#### Daftar Tugas
**a)** Tuliskan kembali bagian teks tentang pilihan politik para pengajar, dimulai dari "lantang seorang pengajar" dan diakhiri dengan "teladan itu.".
**b)** Lanjutkan teks tentang pilihan politik para pengajar dari titik berhentinya.

#### Bagian Dokumen
——————
“Saya pro dengan Presiden A...”
lantang seorang pengajar menyuarakan pilihannya.
“Saya pro dengan Presiden B...”
sanggah seorang pengajar yang lain.
Hal tersebut mengingatkanku sewaktu SMK
dulu, ketika baru memakai seragam putih abu-abu, mendengar dua guru mengajar
dengan angle yang berbeda jauh 18o
derajat, dan murid hanya bisa diam mengiyakan apa-apa yang dikatakan sosok
teladan itu.
Tapi ini berbeda, masa sudah
berganti. Putih abu-abu sudah ditinggalkan hampir setahun lamanya, aku telah
duduk di bangku kuliah. Duduk sebagai seorang mahasiswa, “maha” sesuatu yang
dieluh-eluhkan tergambar sebagai sosok intelektual yang serba tahu, namun
pengetahuannya tak lebih dari sebatas teori tentang ilmu.
——————
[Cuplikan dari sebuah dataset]
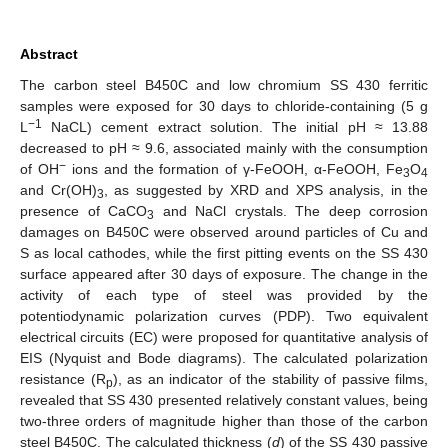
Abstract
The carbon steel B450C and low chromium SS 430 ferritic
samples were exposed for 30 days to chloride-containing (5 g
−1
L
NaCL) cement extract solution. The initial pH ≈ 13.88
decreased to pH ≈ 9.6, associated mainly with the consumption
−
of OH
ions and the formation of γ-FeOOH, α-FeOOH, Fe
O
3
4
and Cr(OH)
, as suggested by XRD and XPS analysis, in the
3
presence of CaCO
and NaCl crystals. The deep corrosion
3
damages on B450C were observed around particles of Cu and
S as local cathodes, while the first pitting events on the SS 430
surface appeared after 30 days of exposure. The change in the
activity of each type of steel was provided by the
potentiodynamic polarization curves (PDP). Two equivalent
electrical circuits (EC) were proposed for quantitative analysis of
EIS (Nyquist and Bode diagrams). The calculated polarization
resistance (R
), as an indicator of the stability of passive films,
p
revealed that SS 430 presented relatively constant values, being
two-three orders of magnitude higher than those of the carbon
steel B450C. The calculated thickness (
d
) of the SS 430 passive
——————
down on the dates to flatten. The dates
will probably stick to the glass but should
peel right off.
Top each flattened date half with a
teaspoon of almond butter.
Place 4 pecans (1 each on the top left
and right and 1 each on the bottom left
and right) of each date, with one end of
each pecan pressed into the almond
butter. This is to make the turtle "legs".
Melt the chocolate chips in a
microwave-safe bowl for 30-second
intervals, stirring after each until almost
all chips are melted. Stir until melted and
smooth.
——————
#### Jawaban per Tugas
**a)**
lantang seorang pengajar menyuarakan pilihannya.
“Saya pro dengan Presiden B...”
sanggah seorang pengajar yang lain.
Hal tersebut mengingatkanku sewaktu SMK
dulu, ketika baru memakai seragam putih abu-abu, mendengar dua guru mengajar
dengan angle yang berbeda jauh 18o
derajat, dan murid hanya bisa diam mengiyakan apa-apa yang dikatakan sosok
teladan itu.

**b)**
Tak jauh beda ketika di SMK, ternyata
di perkuliahan pun ada pengajar yang memiliki pandangan berbeda satu dengan
yang lain meski pengajar tersebut mengajarkan mata kuliah yang sama. Malah, hal
ini amat terlihat jelas dari cara mengajar mereka, cara mengarahkan mereka agar
mahasiswa memiliki pandangan yang sama dengannya, bahkan cara mereka memberi
nilai tergantung mahasiswa tersebut memiliki pandangan seperti apa.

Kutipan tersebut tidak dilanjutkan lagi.